Radioactive Cloud That Covered Europe Might Be From Russia, But Don’t Worry About It

(The Washington Post ) —

Somewhere in Russia, in the last week of September, the French government believes, something happened.

It’s hard to say much more than that, except whatever the event was, it sent a cloud of radioactive isotopes, Ruthenium-106, named after Russia, wafting over Europe for thousands of miles.

Also: don’t worry about it. The Institute for Radiological Protection and Nuclear Safety says wider Europe was perfectly safe from the cloud, whether it came via nuclear accident or rogue satellite crash or who-knows-what else.

“It’s somewhere in South Russia,” agency director Jean-Christophe Gariel told NPR last week, after the French traced the cloud’s most likely origins to a region between the Volga River and the Ural Mountains that mark Europe’s eastern edge.

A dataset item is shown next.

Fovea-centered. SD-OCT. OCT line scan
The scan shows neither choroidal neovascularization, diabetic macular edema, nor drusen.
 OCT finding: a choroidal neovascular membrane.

Several nuclear facilities exist in the region, NPR noted, including a problematic plant that blew up in 1957. The agency ruled out a meltdown, concluding this week such a catastrophe would have spewed out far more radioactive material than the niche element that covered Europe in the first weeks of October.

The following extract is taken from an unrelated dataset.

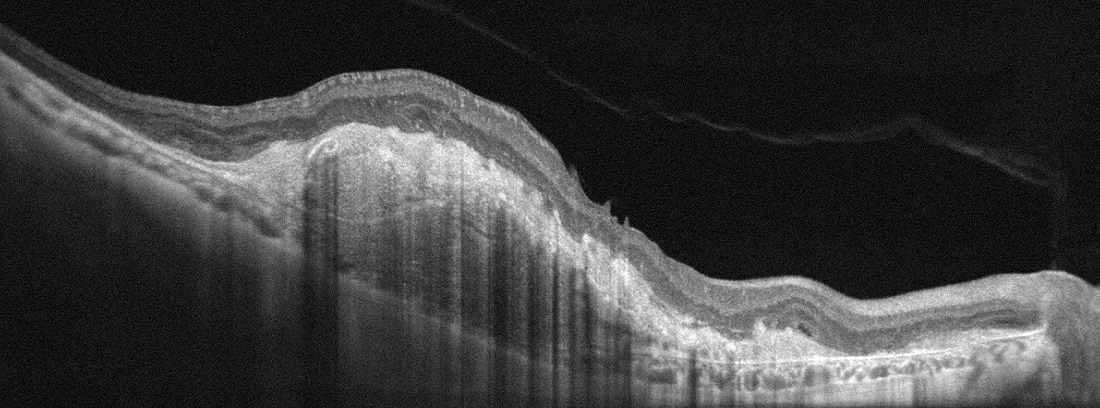 OCT B-scan showing AMD.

Ruthenium-106 is used in medical research, nuclear fuel reprocessing, and sometimes to power satellites. No suspect satellites were known to have fallen to earth in late September, the French agency wrote. Russian officials have denied any knowledge of an accident, according to the Associated Press.

In any case, Austria detected Ruthenium in its atmosphere on October 3, Germany the next day. Over the next two weeks the levels peaked, faded and finally disappeared.

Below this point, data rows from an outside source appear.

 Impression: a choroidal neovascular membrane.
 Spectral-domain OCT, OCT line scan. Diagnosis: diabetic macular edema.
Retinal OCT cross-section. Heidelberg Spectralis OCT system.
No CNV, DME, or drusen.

At no point was the cloud a danger, Germany’s radiation agency wrote. You could inhale from that country’s Ruthenium cloud for a straight week and still have breathed in no more radiation than you naturally do in an hour.

By mid-October, the French agency wrote, the Ruthenium was gone altogether.

“It is currently no longer detected in Europe,” it wrote, concurring with Germany that there had been no health hazard.

Which isn’t to say the cloud’s mysterious origin is not a concern. Or that the French wouldn’t have handled things differently, had it started within its borders instead of . . . wherever it was that it happened.

“The consequences of an accident of this magnitude in France would have required to implement local measures of protection,” the agency wrote – evacuation or sheltering for at least a couple miles around the incident.

Contaminated food would be expected in an even wider radius, though the French government sounded confident it wasn’t importing any bad mushrooms from Russia.

Still, the cloud remains a mystery. This isn’t the first time radiation of unknown source made its way across Europe. Scientists were also vexed when Iodine-131 spread over the continent in January.